As far as rates, the things that ARE effected directly by the rate cuts are the short term HELD notes, like Home Equity Lines and Construction loans. Those are not typically sold as bonds on wall street, and they are DIRECTLY tied to Prime, as opposed the the LIBOR index.
And about rates vs economic growth - there are more factors than domestic economic growth that impact FED rate policy... one of the other major factors is how our dollar is performing against other foreign currencies - and that is TERRIBLE right now. (foreign investors basically FINANCE our national consumer debt.) If some of the big players lose faith in the ability of regular people to PAY THEIR BILLS and decide it's no longer a good investment, they begin to drop out of the dollars, and our dollar/economy will collapse on its face, like a defensive lineman running a fumble 90 yards to the end zone.
And that would suck.
That being said, there are those who think that a .50 rate cut was too much and sends a couple of signals:
1. Bernanke is a sophomoric scaredy-cat who can barely find his ass with both hands.
2. The FED thinks we're in deeper doo-doo than most economists.

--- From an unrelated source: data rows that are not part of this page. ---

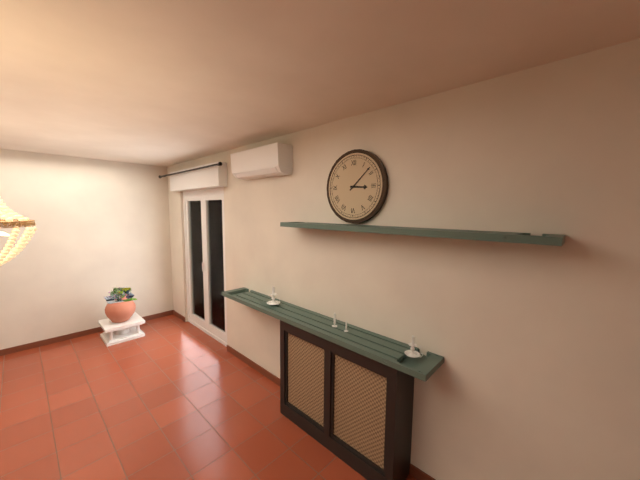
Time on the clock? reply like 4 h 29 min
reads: 3 h 08 min
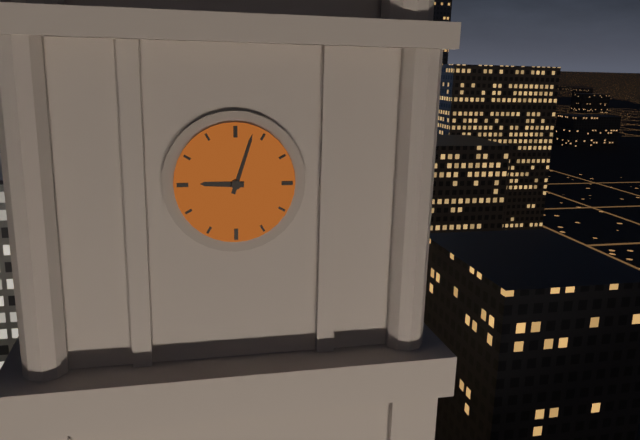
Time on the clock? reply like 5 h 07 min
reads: 9 h 03 min
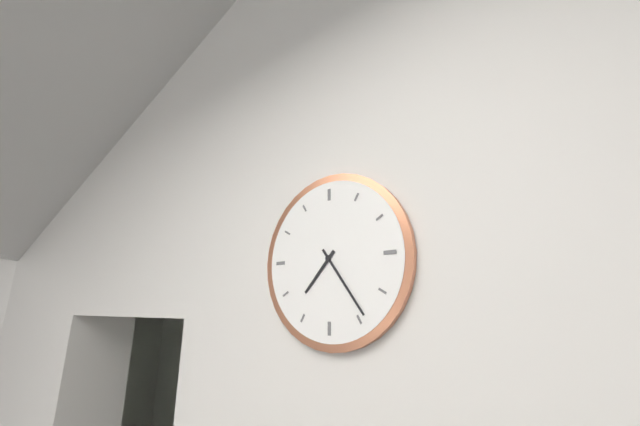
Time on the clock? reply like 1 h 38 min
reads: 7 h 24 min
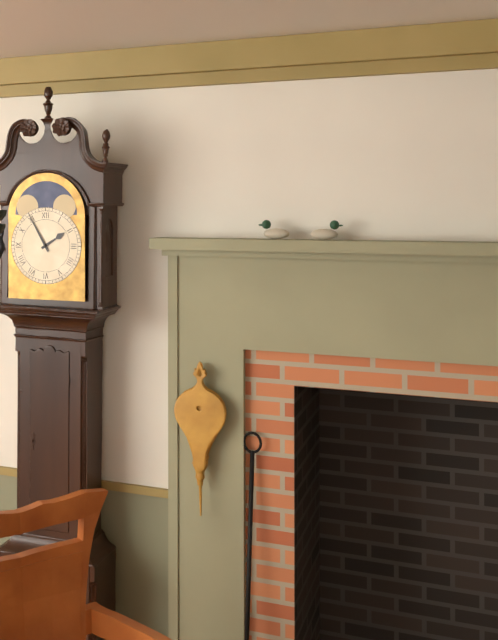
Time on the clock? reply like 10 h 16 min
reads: 1 h 55 min
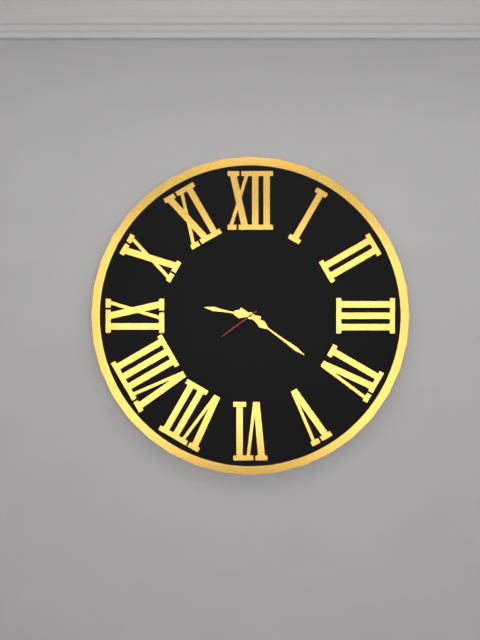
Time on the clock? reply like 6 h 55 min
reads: 9 h 21 min
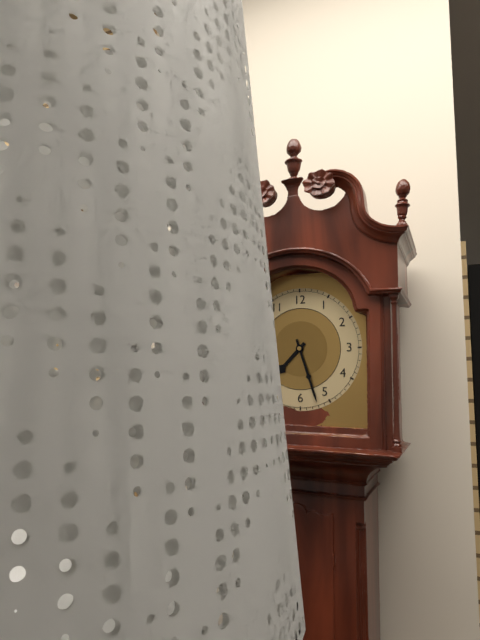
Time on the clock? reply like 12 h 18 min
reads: 7 h 27 min
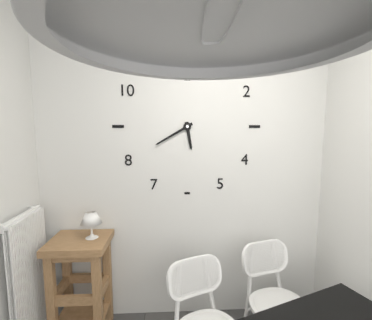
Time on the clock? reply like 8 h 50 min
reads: 5 h 40 min
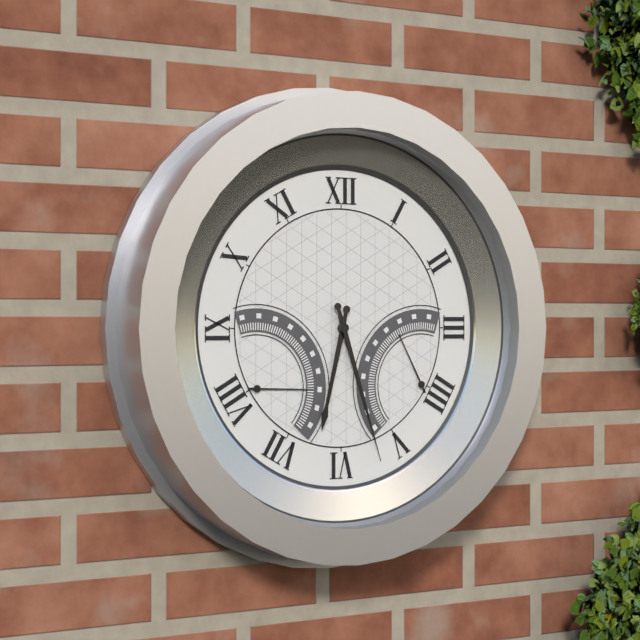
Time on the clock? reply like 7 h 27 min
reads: 6 h 27 min
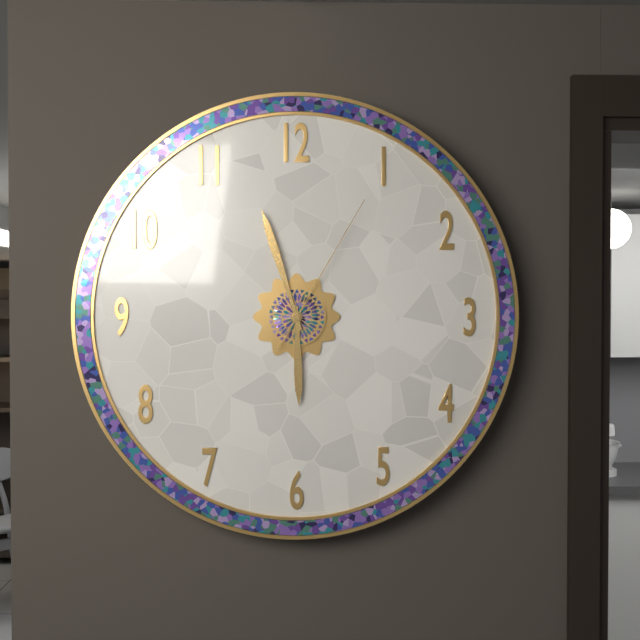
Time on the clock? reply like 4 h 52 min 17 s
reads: 5 h 57 min 05 s
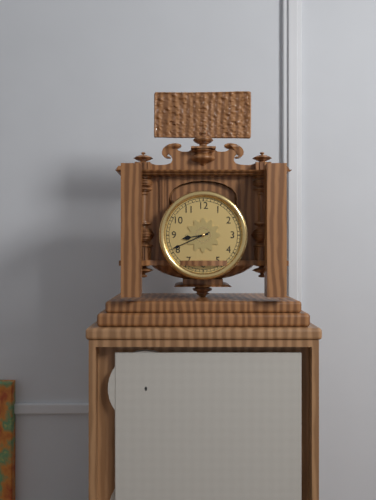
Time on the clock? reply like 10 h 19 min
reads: 8 h 41 min
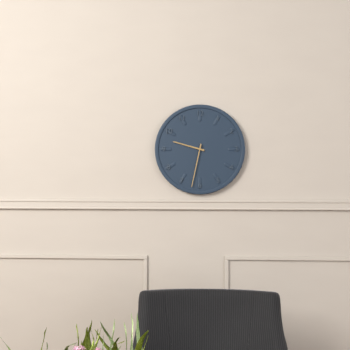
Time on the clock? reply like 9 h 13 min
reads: 9 h 32 min
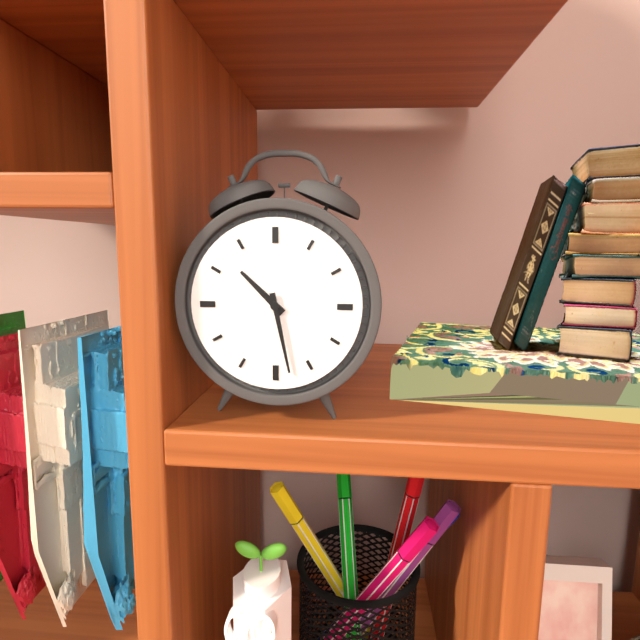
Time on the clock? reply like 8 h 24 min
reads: 10 h 28 min
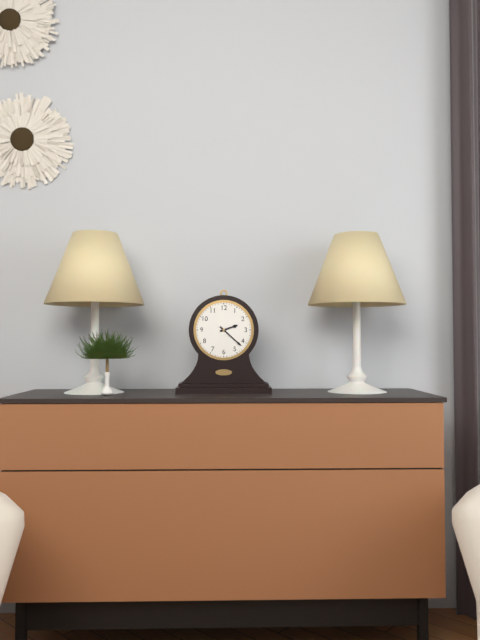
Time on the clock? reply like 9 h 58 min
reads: 2 h 22 min
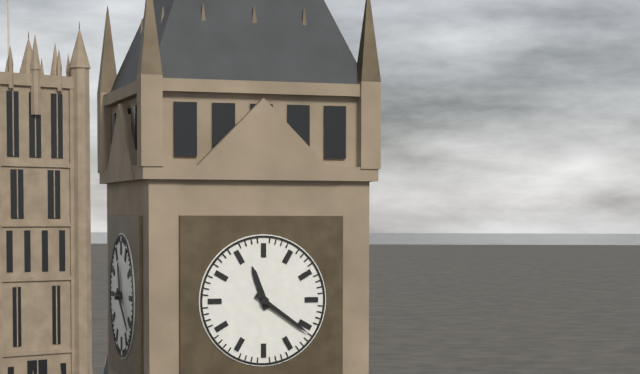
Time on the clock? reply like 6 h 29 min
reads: 11 h 21 min
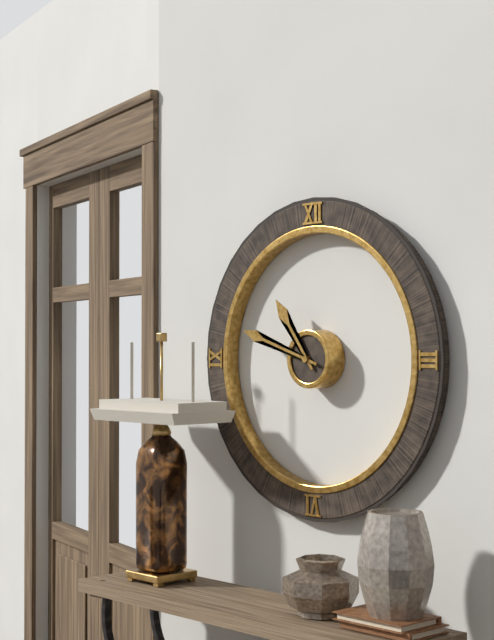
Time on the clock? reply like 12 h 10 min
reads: 10 h 48 min
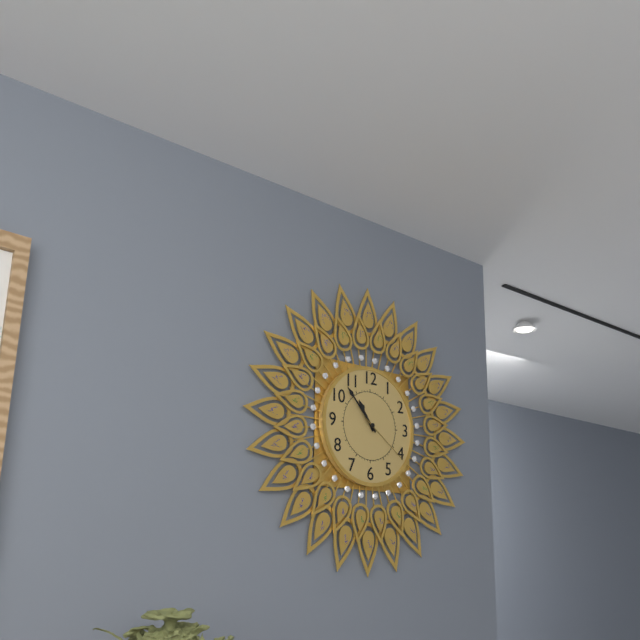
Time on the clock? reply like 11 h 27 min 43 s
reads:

I wonder which it really is.
It seems the housing market, however inflated, has been carrying the economy for years now. The reasons can be discussed ad nauseam (and if OneHung recalls, you and he have on occasion), i.e. lenders are to blame because they shouldn't just give everyone a million dollar loan vs. consumers are to blame because they're not being held accountable.
Let's say the government (God forbid) or someone else got involved and actually studied the loan applications and made it harder to get a loan (for example, if you work at Subway, you probably can't afford an $800K house), would the Fed have to adjust the rate every quarter?
the problem is this - every time the government steps in to manage a free market sector, it's a fuster-cluck.
The mortgage market is ALREADY fixing itself, as shown by lenders going out of the risky subprime business BECAUSE NOBODY WILL BY THE LOANS. This is the type of regulation that is needed, not federal government.
It will fix itself, through market pressures.
The fed can then concentrate on the broader market economic indicators, including BOTH domestic AND foreign concerns.
Rate moves by the FED are a measured and complicated response to global pressure, not just mortgage rate pressure. When the dollar hits an historic LOW against the Euro, AND Gold futures hit a 30 year high, something is wrong with the balance, and a move needs to be made. There is debate over whether a .25 move, which the markets had already priced in, was enough, or whether the full .50 cut was too much, signaling a FED Chairman who is scared of his own shadow right now.
:)
That being said though, there was a bill passed yesterday or the day before regarding a (very long overdue) overhaul of the FHA housing lending programs.
I guess we'll see what happens there.
OneHung agrees about the Gov't getting involved and fucking it all up. Thank God OHM is a CPA and the SEC realizes they aren't smart enough to regulate that industry, so they just yell at the AIPCA and tell them to fix it.
OHM was hoping some sort of regulatory agency could fix the lending industry.